Mark Zuckerberg Defends Facebook With 'The Facts' Op-Ed
Grow Your Business, Not Your Inbox
Despite seeing off Congress and the European Parliament, Mark Zuckerberg's Facebook apology tour shows no signs of stopping. His latest peace offering is a Wall Street Journal op-ed titled, "The Facts About Facebook." It sees him pausing to reflect on Facebook's past ahead of its 15th birthday -- "I built a service people could use to connect and learn about each other" -- before diving into a defence of its ad-targeting exploits.
The message remains the same: Zuck explains that Facebook is a free service and therefore it serves users "relevant ads" to make money, but never sells their data. This time, however, it's meant as much for Facebook's investors (who read the WSJ) as its users. It was only in November that Zuckerberg said he would not be stepping down as chairman of the social network.

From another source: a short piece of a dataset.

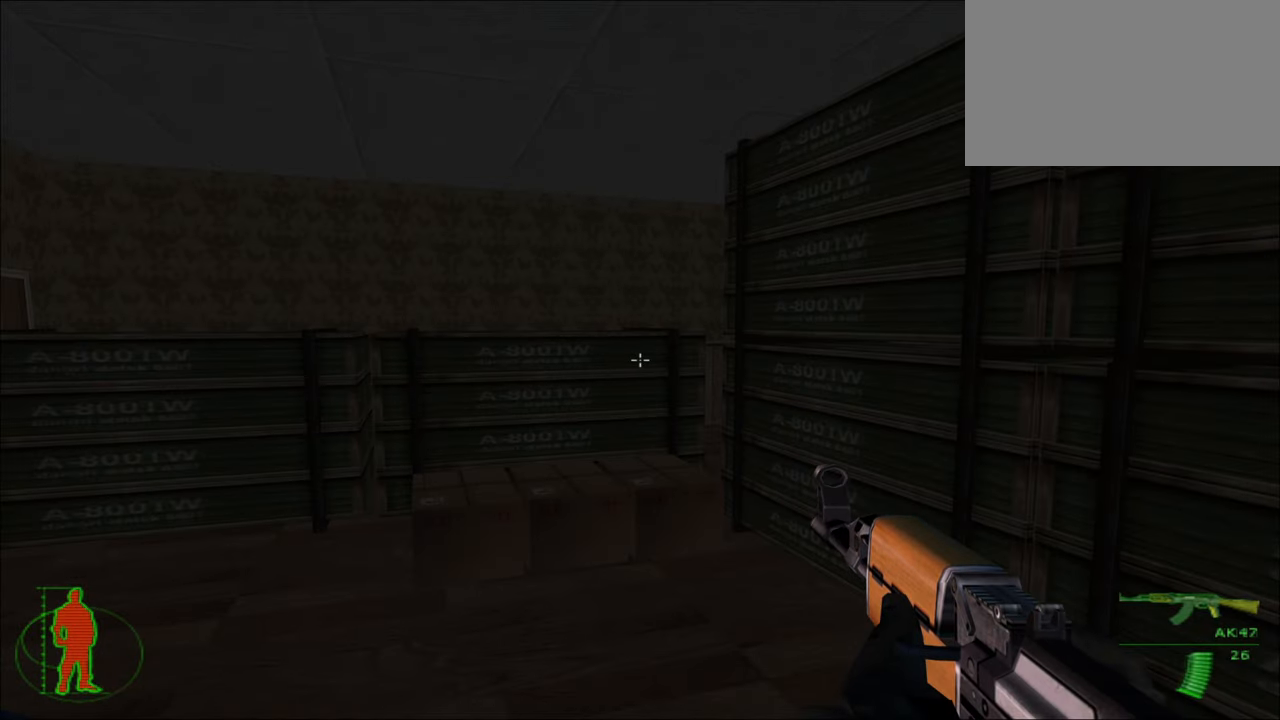
{"keys": [], "mouse": [], "mouse_move": "still", "events": []}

He was forced to make the statement in the wake of an explosive report that alleged, among other things, that Facebook knew of Russian activity on its site since 2016 (even though details of the campaign didn't come out till 2017).
Zuckerberg also reiterated that he isn't against Facebook being regulated, an idea that seemed to have bipartisan support during the Congress hearings. "Ultimately I believe the most important choices around data are transparency, choice and control," said the Facebook CEO. "We believe regulation that codifies these principles across the internet would be good for everyone."
He concludes by circling back to the benefits of Facebook's business model and how it empowers small businesses to reach more customers and create "millions of jobs" (another point that should go down well with investors and even lawmakers).
This probably won't be the last op-ed or interview we'll be treated to either. Facebook's manifold privacy scandals -- from the fake news crisis to Cambridge Analytica's wholesale data harvesting -- means the CEO is set to spend 2019 defending his company. Zuckerberg's next challenge? Explaining that potentially massive FTC fine that's apparently on the cards.